Concerning the treatment, conservative therapy alone was conducted using a corticosteroid with immunosuppressive agents in this case. Generally, three prevailing therapies are considered for AAC: cholecystectomy, laparoscopic cholecystectomy, and percutaneous cholecystostomy (1,28). For SLE-associated AAC, corticosteroid therapy was successfully used in some reports as a conservative therapy (34-38). In previous reports of SLE-associated AAC conservatively treated with corticosteroids, antibiotics or immunosuppressive agents were used in combination with corticosteroids. (Table 3) (34-38,47). Among 13 previously reported cases treated with corticosteroid combined with antibiotics, 2 failed the treatment and required subsequent cholecystectomy (38,47). In other reports, however, two cases were treated successfully with corticosteroid combined with immunosuppressive agents (35,36). In our patient's case, cholecystectomy was also considered, but conservative therapy alone was ultimately selected, partly because her clinical and laboratory findings of AAC were not serious enough to warrant immediate surgical intervention, and partly because her poor general condition made her ineligible for surgery. After the introduction of azathioprine, the swelling and tension of the patient's gallbladder improved. If vasculitis was indeed the cause of the AAC in the present case, the azathioprine may have helped ameliorate this underlying condition.

Table 3.

Past Reports of SLE-associated AAC Conservatively Treated with Corticosteroid.
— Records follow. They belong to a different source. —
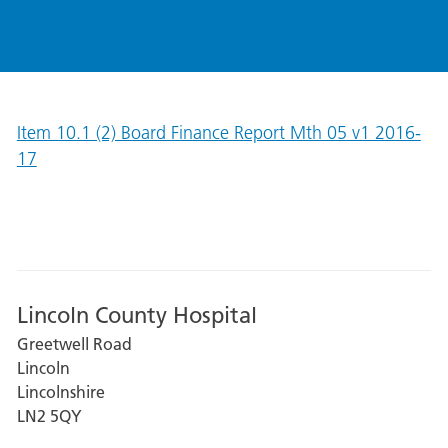
Item 10.1 (2) Board Finance Report Mth 05 v1 2016-
17
Lincoln County Hospital
Greetwell Road
Lincoln
Lincolnshire
LN2 5QY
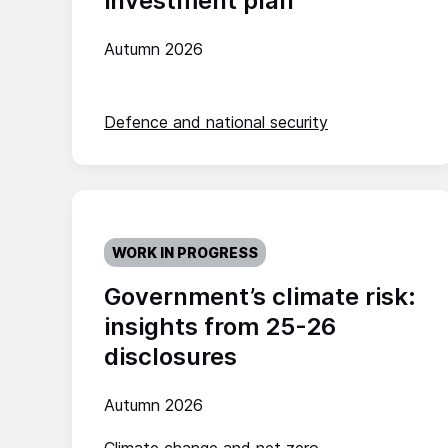
investment plan
Autumn 2026
Defence and national security
WORK IN PROGRESS
Government’s climate risk:
insights from 25-26
disclosures
Autumn 2026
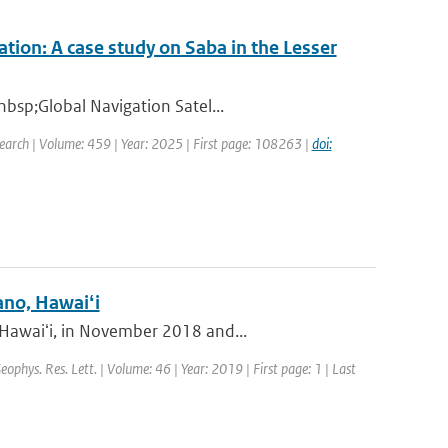
tion: A case study on Saba in the Lesser
nbsp;Global Navigation Satel...
earch | Volume: 459 | Year: 2025 | First page: 108263 |
doi:
ano, Hawaiʻi
 Hawaiʻi, in November 2018 and...
Geophys. Res. Lett. | Volume: 46 | Year: 2019 | First page: 1 | Last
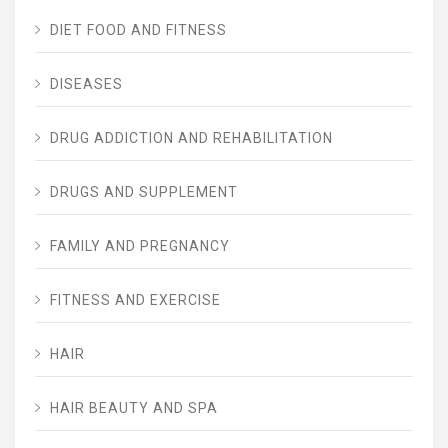
DIET FOOD AND FITNESS
DISEASES
DRUG ADDICTION AND REHABILITATION
DRUGS AND SUPPLEMENT
FAMILY AND PREGNANCY
FITNESS AND EXERCISE
HAIR
HAIR BEAUTY AND SPA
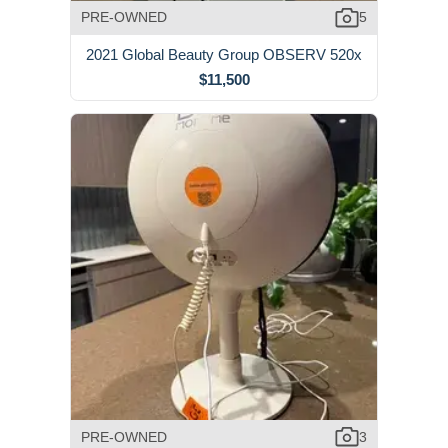
PRE-OWNED
5
2021 Global Beauty Group OBSERV 520x
$11,500
PRE-OWNED
3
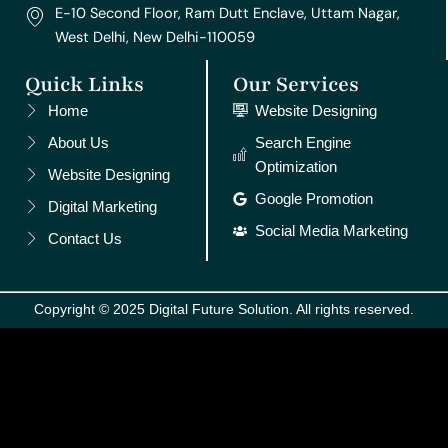
E-10 Second Floor, Ram Dutt Enclave, Uttam Nagar,
West Delhi, New Delhi-110059
Quick Links
Our Services
Home
Website Designing
About Us
Search Engine
Optimization
Website Designing
Google Promotion
Digital Marketing
Social Media Marketing
Contact Us
Copyright © 2025 Digital Future Solution. All rights reserved.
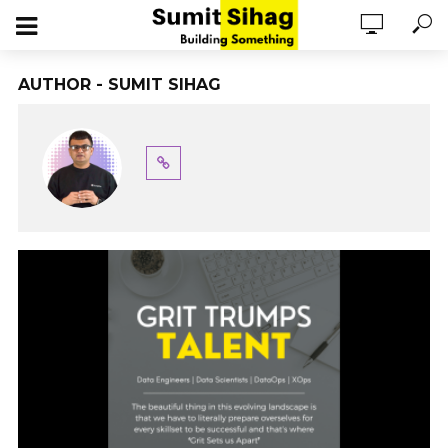
AUTHOR - SUMIT SIHAG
Cases (Reference)	Number of patients	Age	Sex	Other collagen diseases complicated with SLE	Drugs combined with corticosteroids	Outcomes (number of patients)
Case 1 (34)	1	39	F	SjS	None	Success
Case 2 (47)	1	10	M	Not mentioned	CTRX, MTZ	Cholecystectomy
Case 3 (35)	1	30	F	None	AZA, MMF	Success
Case 4 (36)	1	70	F	Not mentioned	CPA	Success
Case 5 (37)	1	32	F	Not mentioned	None	Success
Cases 6-17 (38)	12	34.7±11.0	F	Not mentioned	MFLX	Success (11), Cholecystectomy (1)
Our case 2019	1	69	F	RA	HCQ, CyA, AZA	Success

AAC: acute acalculous cholecystitis, SLE: systemic lupus erythematosus, F: female, M: male, SjS: Sjögren’s syndrome, RA: rheumatoid arthritis, CTRX: ceftriaxone, MTZ: metronidazole, AZA: azathioprine, MMF: mycophenolate mofetil, CPA: cyclophosphamide, MFLX: moxifloxacin, HCQ: hydroxychloroquine, CyA: cyclosporin A

In conclusion, this was a case of the successful treatment of SLE-associated AAC with a corticosteroid combined with azathioprine. AAC has high mortality and is difficult to diagnose because of its nonspecific clinical and laboratory findings. It is important to consider AAC as a possible complication of SLE. As a treatment, corticosteroid with azathioprine might be beneficial, especially when the patient's general condition is not good and when the clinical and laboratory findings of AAC are not very serious.

The authors state that they have no Conflict of Interest (COI).